Sonntag, 1. Februar 2009

Kritik an STIKO (Ständige Impfkommision)

Nachdem der ehemalige STIKO-Vorsitzende Schmitt im Sommer letzten Jahres (2007) seine Tätigkeit ganz in den Dienst eines der größten Impfstoffhersteller stellte, wurde die Ständige Impfkommission im November 2007 "neu" besetzt. Die Kritik an personeller Zusammensetzung und fehlender Unabhängigkeit dieses Gremiums nimmt jedoch auch nach diesem Schritt weiter zu.

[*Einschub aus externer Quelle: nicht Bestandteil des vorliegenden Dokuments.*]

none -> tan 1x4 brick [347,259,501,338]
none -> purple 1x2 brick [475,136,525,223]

Dass gerade U. Heininger als derjenige aus der bisherigen STIKO, der die umfassendsten und weitestreichenden finanziellen Verflechtungen zur Pharmaindustrie unterhielt, zum neuen stellvertretenden Vorsitzenden der Kommission ernannt wurde, ist kaum als Signal für die geforderte Transparenz und Unabhängigkeit dieses Gremiums zu werten. Schließlich dürfe Heininger, nach dem kommissionseigenen Ethos der STIKO, dem entsprechend finanzielle Abhängigkeiten zu einem Impfstoffhersteller zum Ausschluss von entsprechenden Sachentscheidungen führen, laut dem unabhängigen "arznei-telegramm" aufgrund seiner umfassenden finanziellen Verflechtungen eigentlich an keiner Abstimmung des Gremiums mehr teilnehmen. Und ausgerechnet bei Heininger bestehen Zweifel, ob Interessenskonflikte (wie z. B. Zahlungen des HPV-Impfstoffherstellers Merck) ordnungsgemäß deklariert wurden (DAKJ 2007, Posfay 2005, DAKJ 2006).

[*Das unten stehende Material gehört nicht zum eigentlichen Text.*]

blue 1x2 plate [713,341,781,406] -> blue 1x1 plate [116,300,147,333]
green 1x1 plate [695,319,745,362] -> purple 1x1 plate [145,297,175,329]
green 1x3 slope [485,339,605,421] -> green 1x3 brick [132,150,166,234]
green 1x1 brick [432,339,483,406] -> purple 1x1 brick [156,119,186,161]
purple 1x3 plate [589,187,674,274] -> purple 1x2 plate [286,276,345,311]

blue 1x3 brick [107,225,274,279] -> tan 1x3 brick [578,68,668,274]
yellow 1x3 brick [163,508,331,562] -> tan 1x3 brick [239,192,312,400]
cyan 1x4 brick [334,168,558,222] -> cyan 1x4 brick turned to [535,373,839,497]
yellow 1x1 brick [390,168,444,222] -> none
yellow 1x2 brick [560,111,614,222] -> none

Rückendeckung erhält Heininger jedoch vom Schmitt-Nachfolger F. Hofmann, dem neuen STIKO-Vorsitzenden: Hofmann findet es in einem Interview mit der Süddeutschen Zeitung "in Ordnung" wenn STIKO-Mitglieder Geld von Impfstoffherstellern erhalten (SZ 2008a). Die vom Bundesgesundheitsministerium geplante zukünftige Veröffentlichung von STIKO-Sitzungsprotokollen lehnt Hofmann in diesem Gespräch ausdrücklich ab. Somit ist zumindest die Existenz finanzieller Verflechtungen an sich und das Ablehnen transparenter Entscheidungsprozesse öffentlich...

Diese Haltung stößt zunehmend auf Kritik auch in Kreisen, die bisher nicht durch eine impfkritische Grundhaltung auffielen: so monieren nach einem Artikel der tageszeitung die Verbände der gesetztlichen Krankenkassen die "guten Verbindungen" der STIKO zu Industrie (taz 2007) und auch der Vorsitzende der Abteilung Arzneimittel beim Gemeinsamen Bundesausschuss der Krankenkassen (GBA) Thomas Müller zeigt sich lt. SZ "sehr unzufrieden" mit der STIKO: "Wir haben erhebliche Bedenken, was die Unabhängigkeit der STIKO betrifft." (SZ 2008b). Bedenken, die nicht nur von der Frankfurter Rundschau (FR 2008) geteilt werden...



Literatur:

* arznei-telegramm 2007; Jg. 38, Nr. 4; 33-34
* DAKJ Deutsche Akademie für Kinder- und Jugendmedizin, deutsche Gesellschaft für Gynäkologie u. Geburtshilfe: Infektionsprophylaxe gegen das humane Papillomavirus (HPV); zu finden unter http://www.dakj.de
* DAKJ Deutsche Akademie für Kinder- und Jugendmedizin: Kinder- u. Jugendarzt 2006; 37: 401-2
* FR-Online vom 02.02.08, www.fr-online.de
* HEININGER, U., SEWARD, J.W.: Lancet 2006; 368: 1365-76
* POSFAY-BARBE, K.M. et al.: Pediatrics 2005; 116: e623-33
* STIKO: Schreiben an das arznei-telegramm vom 2. Febr. 2007
* SZ vom 26.01.2008, S. 22; Interview bzw. Artikel
* taz vom 16.11.2007, www.taz.de

Dr. Steffen Rabe, Ärzte für individuelle Impfentscheidung e.V.